__Work order__.
Nothing beyond the line containing "middle dip: (525, 271)" is to be printed; print exactly each line from the start of the records below through that line, leaving out pictures.

__Joint position lists__.
»»

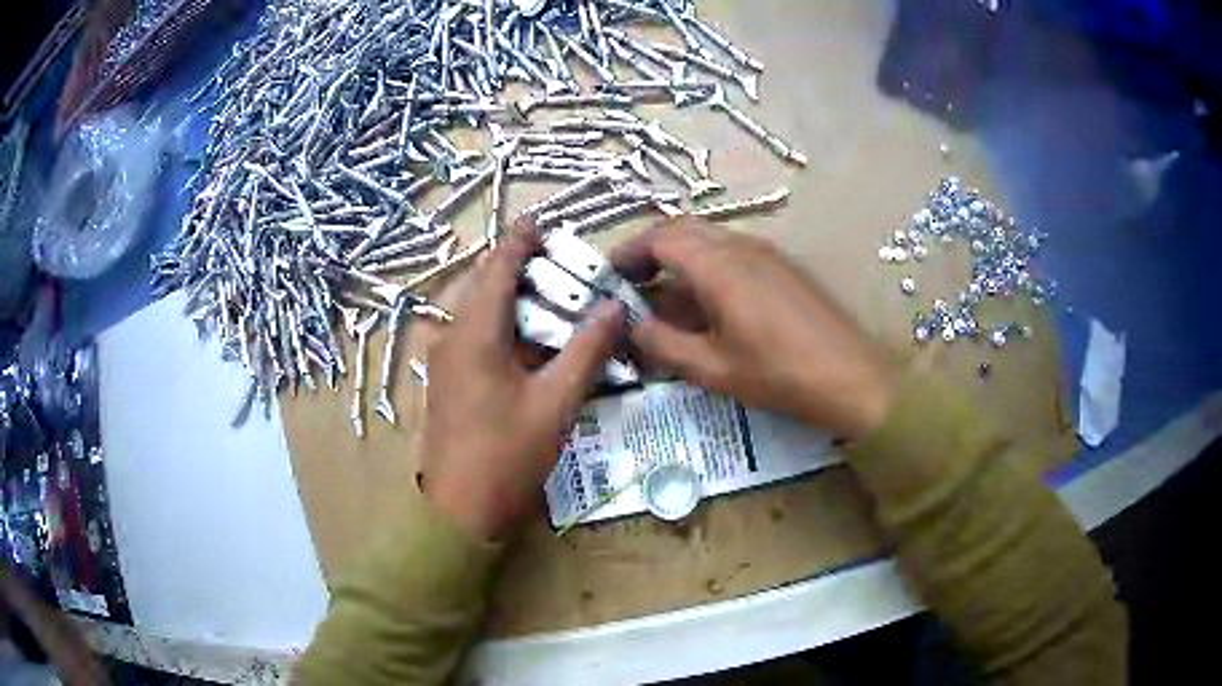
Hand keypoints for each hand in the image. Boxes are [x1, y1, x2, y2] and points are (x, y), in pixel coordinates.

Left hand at [421, 223, 626, 539]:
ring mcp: (446, 361)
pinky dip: (508, 331)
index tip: (547, 224)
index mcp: (474, 333)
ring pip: (482, 314)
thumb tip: (615, 308)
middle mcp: (452, 337)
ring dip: (518, 303)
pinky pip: (479, 339)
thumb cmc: (507, 456)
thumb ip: (587, 351)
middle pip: (487, 286)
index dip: (522, 241)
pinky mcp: (450, 382)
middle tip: (568, 269)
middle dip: (525, 271)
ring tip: (560, 302)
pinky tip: (538, 345)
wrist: (460, 512)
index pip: (497, 267)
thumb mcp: (556, 403)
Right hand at [612, 218, 894, 440]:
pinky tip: (707, 305)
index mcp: (718, 265)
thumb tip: (631, 326)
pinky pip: (732, 253)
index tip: (608, 276)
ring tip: (664, 299)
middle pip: (683, 229)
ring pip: (708, 240)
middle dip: (650, 251)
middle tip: (632, 283)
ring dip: (679, 259)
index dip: (627, 252)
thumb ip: (662, 343)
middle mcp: (740, 245)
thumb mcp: (711, 368)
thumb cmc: (778, 374)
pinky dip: (706, 268)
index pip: (659, 237)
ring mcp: (766, 252)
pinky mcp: (782, 267)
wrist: (851, 377)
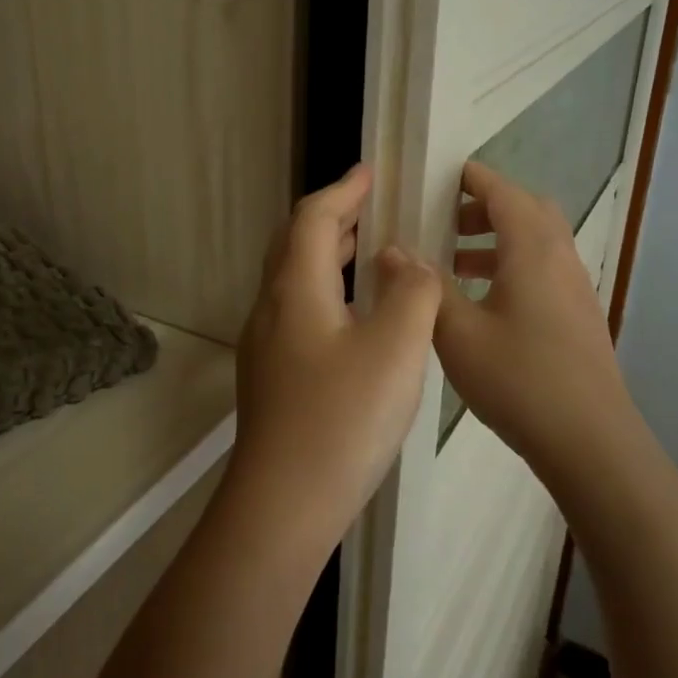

««

__Result below__.
Hand keypoints for each hand in the image. Boxes are [x1, y1, x2, y2] and points are (x, y), in pixel coordinates.

Left hand at [421, 223, 626, 539]:
ring mcp: (446, 361)
pinky dip: (508, 331)
index tip: (547, 224)
index mcp: (474, 333)
ring pip: (482, 314)
thumb tip: (615, 308)
middle mcp: (452, 337)
ring dip: (518, 303)
pinky pip: (479, 339)
thumb cmc: (507, 456)
thumb ip: (587, 351)
middle pip: (487, 286)
index dip: (522, 241)
pinky mcp: (450, 382)
middle tip: (568, 269)
middle dip: (525, 271)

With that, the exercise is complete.